-- REQUIRED WORK --
Since each line must match the original, copy out the records with no differences at all.
+++
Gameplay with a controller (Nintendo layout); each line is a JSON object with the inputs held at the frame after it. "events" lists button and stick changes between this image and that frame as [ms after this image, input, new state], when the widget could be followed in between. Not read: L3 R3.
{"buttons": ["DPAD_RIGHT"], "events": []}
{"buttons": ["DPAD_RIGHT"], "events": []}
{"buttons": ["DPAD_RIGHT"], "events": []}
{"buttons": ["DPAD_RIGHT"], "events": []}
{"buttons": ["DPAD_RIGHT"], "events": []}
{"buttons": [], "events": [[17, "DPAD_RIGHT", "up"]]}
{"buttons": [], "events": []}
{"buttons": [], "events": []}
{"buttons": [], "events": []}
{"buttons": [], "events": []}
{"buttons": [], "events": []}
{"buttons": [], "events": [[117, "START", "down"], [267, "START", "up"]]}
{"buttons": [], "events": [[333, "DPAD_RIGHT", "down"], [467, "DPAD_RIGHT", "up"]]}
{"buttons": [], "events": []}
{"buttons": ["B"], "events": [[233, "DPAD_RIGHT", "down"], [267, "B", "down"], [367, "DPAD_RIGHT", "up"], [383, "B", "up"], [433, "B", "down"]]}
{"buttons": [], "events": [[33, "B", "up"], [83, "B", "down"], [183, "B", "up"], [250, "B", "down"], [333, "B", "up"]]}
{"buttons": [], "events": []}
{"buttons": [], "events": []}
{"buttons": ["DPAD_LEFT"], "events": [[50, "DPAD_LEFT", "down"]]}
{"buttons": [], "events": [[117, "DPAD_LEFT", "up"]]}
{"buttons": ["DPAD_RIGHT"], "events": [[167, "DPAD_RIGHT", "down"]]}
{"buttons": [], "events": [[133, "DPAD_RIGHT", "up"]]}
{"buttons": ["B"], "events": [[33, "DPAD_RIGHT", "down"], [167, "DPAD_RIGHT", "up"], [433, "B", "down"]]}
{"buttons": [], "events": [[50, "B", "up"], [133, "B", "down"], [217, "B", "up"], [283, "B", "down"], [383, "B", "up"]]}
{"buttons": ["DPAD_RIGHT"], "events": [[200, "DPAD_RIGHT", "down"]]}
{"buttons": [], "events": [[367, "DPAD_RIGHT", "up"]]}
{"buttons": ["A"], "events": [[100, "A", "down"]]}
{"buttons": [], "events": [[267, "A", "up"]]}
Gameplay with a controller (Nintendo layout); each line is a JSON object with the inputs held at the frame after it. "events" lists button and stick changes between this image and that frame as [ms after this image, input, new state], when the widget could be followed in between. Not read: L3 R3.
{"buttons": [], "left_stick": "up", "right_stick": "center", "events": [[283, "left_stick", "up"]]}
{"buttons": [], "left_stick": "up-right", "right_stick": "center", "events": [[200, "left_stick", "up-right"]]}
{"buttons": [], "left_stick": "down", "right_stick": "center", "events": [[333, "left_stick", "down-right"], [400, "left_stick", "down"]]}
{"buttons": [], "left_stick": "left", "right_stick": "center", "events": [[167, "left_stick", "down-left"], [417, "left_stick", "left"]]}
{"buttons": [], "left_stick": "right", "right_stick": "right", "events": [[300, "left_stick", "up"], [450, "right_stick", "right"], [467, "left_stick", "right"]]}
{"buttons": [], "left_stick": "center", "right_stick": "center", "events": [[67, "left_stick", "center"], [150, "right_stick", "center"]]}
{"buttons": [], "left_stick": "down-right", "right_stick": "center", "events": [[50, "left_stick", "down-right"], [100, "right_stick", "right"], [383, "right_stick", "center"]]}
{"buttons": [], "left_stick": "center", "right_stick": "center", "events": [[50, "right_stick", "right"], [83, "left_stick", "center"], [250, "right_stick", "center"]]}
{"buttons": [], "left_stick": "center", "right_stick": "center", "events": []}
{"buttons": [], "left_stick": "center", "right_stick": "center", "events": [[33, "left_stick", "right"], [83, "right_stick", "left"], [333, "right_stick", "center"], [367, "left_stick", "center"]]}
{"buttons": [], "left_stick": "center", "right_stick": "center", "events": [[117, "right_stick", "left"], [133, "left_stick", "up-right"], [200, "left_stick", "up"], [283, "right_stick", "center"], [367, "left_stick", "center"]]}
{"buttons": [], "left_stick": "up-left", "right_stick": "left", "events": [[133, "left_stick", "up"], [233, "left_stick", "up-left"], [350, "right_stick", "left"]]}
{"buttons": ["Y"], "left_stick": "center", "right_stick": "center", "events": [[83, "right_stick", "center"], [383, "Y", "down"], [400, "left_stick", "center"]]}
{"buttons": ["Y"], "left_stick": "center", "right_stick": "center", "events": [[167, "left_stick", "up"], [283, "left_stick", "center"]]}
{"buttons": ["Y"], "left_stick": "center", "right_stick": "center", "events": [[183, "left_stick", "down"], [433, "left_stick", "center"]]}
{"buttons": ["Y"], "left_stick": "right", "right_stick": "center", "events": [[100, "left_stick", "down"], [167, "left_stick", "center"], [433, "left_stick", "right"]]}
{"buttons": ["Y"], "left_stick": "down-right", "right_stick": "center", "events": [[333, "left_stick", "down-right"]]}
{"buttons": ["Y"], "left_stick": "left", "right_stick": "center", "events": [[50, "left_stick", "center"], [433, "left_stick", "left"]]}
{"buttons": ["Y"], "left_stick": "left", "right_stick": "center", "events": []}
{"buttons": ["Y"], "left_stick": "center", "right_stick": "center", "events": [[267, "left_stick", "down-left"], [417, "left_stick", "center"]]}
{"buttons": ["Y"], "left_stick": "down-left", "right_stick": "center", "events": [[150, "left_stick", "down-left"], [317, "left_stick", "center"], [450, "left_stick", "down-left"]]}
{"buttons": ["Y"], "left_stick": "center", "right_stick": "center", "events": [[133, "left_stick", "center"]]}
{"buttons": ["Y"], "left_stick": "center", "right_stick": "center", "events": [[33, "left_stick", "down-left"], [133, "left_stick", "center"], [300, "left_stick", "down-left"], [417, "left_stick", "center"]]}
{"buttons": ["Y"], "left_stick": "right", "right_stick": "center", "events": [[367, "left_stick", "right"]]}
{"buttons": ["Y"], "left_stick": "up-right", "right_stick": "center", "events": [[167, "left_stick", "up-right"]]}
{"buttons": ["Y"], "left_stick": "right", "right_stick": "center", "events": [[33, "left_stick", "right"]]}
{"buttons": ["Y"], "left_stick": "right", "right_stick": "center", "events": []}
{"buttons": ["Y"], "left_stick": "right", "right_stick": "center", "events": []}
+++
-- PROBLEM SOLUTION --
Gameplay with a controller (Nintendo layout); each line is a JSON object with the inputs held at the frame after it. "events" lists button and stick changes between this image and that frame as [ms after this image, input, new state], when the widget could be followed in between. Not read: L3 R3.
{"buttons": ["DPAD_RIGHT"], "events": []}
{"buttons": ["DPAD_RIGHT"], "events": []}
{"buttons": ["DPAD_RIGHT"], "events": []}
{"buttons": ["DPAD_RIGHT"], "events": []}
{"buttons": ["DPAD_RIGHT"], "events": []}
{"buttons": [], "events": [[17, "DPAD_RIGHT", "up"]]}
{"buttons": [], "events": []}
{"buttons": [], "events": []}
{"buttons": [], "events": []}
{"buttons": [], "events": []}
{"buttons": [], "events": []}
{"buttons": [], "events": [[117, "START", "down"], [267, "START", "up"]]}
{"buttons": [], "events": [[333, "DPAD_RIGHT", "down"], [467, "DPAD_RIGHT", "up"]]}
{"buttons": [], "events": []}
{"buttons": ["B"], "events": [[233, "DPAD_RIGHT", "down"], [267, "B", "down"], [367, "DPAD_RIGHT", "up"], [383, "B", "up"], [433, "B", "down"]]}
{"buttons": [], "events": [[33, "B", "up"], [83, "B", "down"], [183, "B", "up"], [250, "B", "down"], [333, "B", "up"]]}
{"buttons": [], "events": []}
{"buttons": [], "events": []}
{"buttons": ["DPAD_LEFT"], "events": [[50, "DPAD_LEFT", "down"]]}
{"buttons": [], "events": [[117, "DPAD_LEFT", "up"]]}
{"buttons": ["DPAD_RIGHT"], "events": [[167, "DPAD_RIGHT", "down"]]}
{"buttons": [], "events": [[133, "DPAD_RIGHT", "up"]]}
{"buttons": ["B"], "events": [[33, "DPAD_RIGHT", "down"], [167, "DPAD_RIGHT", "up"], [433, "B", "down"]]}
{"buttons": [], "events": [[50, "B", "up"], [133, "B", "down"], [217, "B", "up"], [283, "B", "down"], [383, "B", "up"]]}
{"buttons": ["DPAD_RIGHT"], "events": [[200, "DPAD_RIGHT", "down"]]}
{"buttons": [], "events": [[367, "DPAD_RIGHT", "up"]]}
{"buttons": ["A"], "events": [[100, "A", "down"]]}
{"buttons": [], "events": [[267, "A", "up"]]}
Gameplay with a controller (Nintendo layout); each line is a JSON object with the inputs held at the frame after it. "events" lists button and stick changes between this image and that frame as [ms after this image, input, new state], when the widget could be followed in between. Not read: L3 R3.
{"buttons": [], "left_stick": "up", "right_stick": "center", "events": [[283, "left_stick", "up"]]}
{"buttons": [], "left_stick": "up-right", "right_stick": "center", "events": [[200, "left_stick", "up-right"]]}
{"buttons": [], "left_stick": "down", "right_stick": "center", "events": [[333, "left_stick", "down-right"], [400, "left_stick", "down"]]}
{"buttons": [], "left_stick": "left", "right_stick": "center", "events": [[167, "left_stick", "down-left"], [417, "left_stick", "left"]]}
{"buttons": [], "left_stick": "right", "right_stick": "right", "events": [[300, "left_stick", "up"], [450, "right_stick", "right"], [467, "left_stick", "right"]]}
{"buttons": [], "left_stick": "center", "right_stick": "center", "events": [[67, "left_stick", "center"], [150, "right_stick", "center"]]}
{"buttons": [], "left_stick": "down-right", "right_stick": "center", "events": [[50, "left_stick", "down-right"], [100, "right_stick", "right"], [383, "right_stick", "center"]]}
{"buttons": [], "left_stick": "center", "right_stick": "center", "events": [[50, "right_stick", "right"], [83, "left_stick", "center"], [250, "right_stick", "center"]]}
{"buttons": [], "left_stick": "center", "right_stick": "center", "events": []}
{"buttons": [], "left_stick": "center", "right_stick": "center", "events": [[33, "left_stick", "right"], [83, "right_stick", "left"], [333, "right_stick", "center"], [367, "left_stick", "center"]]}
{"buttons": [], "left_stick": "center", "right_stick": "center", "events": [[117, "right_stick", "left"], [133, "left_stick", "up-right"], [200, "left_stick", "up"], [283, "right_stick", "center"], [367, "left_stick", "center"]]}
{"buttons": [], "left_stick": "up-left", "right_stick": "left", "events": [[133, "left_stick", "up"], [233, "left_stick", "up-left"], [350, "right_stick", "left"]]}
{"buttons": ["Y"], "left_stick": "center", "right_stick": "center", "events": [[83, "right_stick", "center"], [383, "Y", "down"], [400, "left_stick", "center"]]}
{"buttons": ["Y"], "left_stick": "center", "right_stick": "center", "events": [[167, "left_stick", "up"], [283, "left_stick", "center"]]}
{"buttons": ["Y"], "left_stick": "center", "right_stick": "center", "events": [[183, "left_stick", "down"], [433, "left_stick", "center"]]}
{"buttons": ["Y"], "left_stick": "right", "right_stick": "center", "events": [[100, "left_stick", "down"], [167, "left_stick", "center"], [433, "left_stick", "right"]]}
{"buttons": ["Y"], "left_stick": "down-right", "right_stick": "center", "events": [[333, "left_stick", "down-right"]]}
{"buttons": ["Y"], "left_stick": "left", "right_stick": "center", "events": [[50, "left_stick", "center"], [433, "left_stick", "left"]]}
{"buttons": ["Y"], "left_stick": "left", "right_stick": "center", "events": []}
{"buttons": ["Y"], "left_stick": "center", "right_stick": "center", "events": [[267, "left_stick", "down-left"], [417, "left_stick", "center"]]}
{"buttons": ["Y"], "left_stick": "down-left", "right_stick": "center", "events": [[150, "left_stick", "down-left"], [317, "left_stick", "center"], [450, "left_stick", "down-left"]]}
{"buttons": ["Y"], "left_stick": "center", "right_stick": "center", "events": [[133, "left_stick", "center"]]}
{"buttons": ["Y"], "left_stick": "center", "right_stick": "center", "events": [[33, "left_stick", "down-left"], [133, "left_stick", "center"], [300, "left_stick", "down-left"], [417, "left_stick", "center"]]}
{"buttons": ["Y"], "left_stick": "right", "right_stick": "center", "events": [[367, "left_stick", "right"]]}
{"buttons": ["Y"], "left_stick": "up-right", "right_stick": "center", "events": [[167, "left_stick", "up-right"]]}
{"buttons": ["Y"], "left_stick": "right", "right_stick": "center", "events": [[33, "left_stick", "right"]]}
{"buttons": ["Y"], "left_stick": "right", "right_stick": "center", "events": []}
{"buttons": ["Y"], "left_stick": "right", "right_stick": "center", "events": []}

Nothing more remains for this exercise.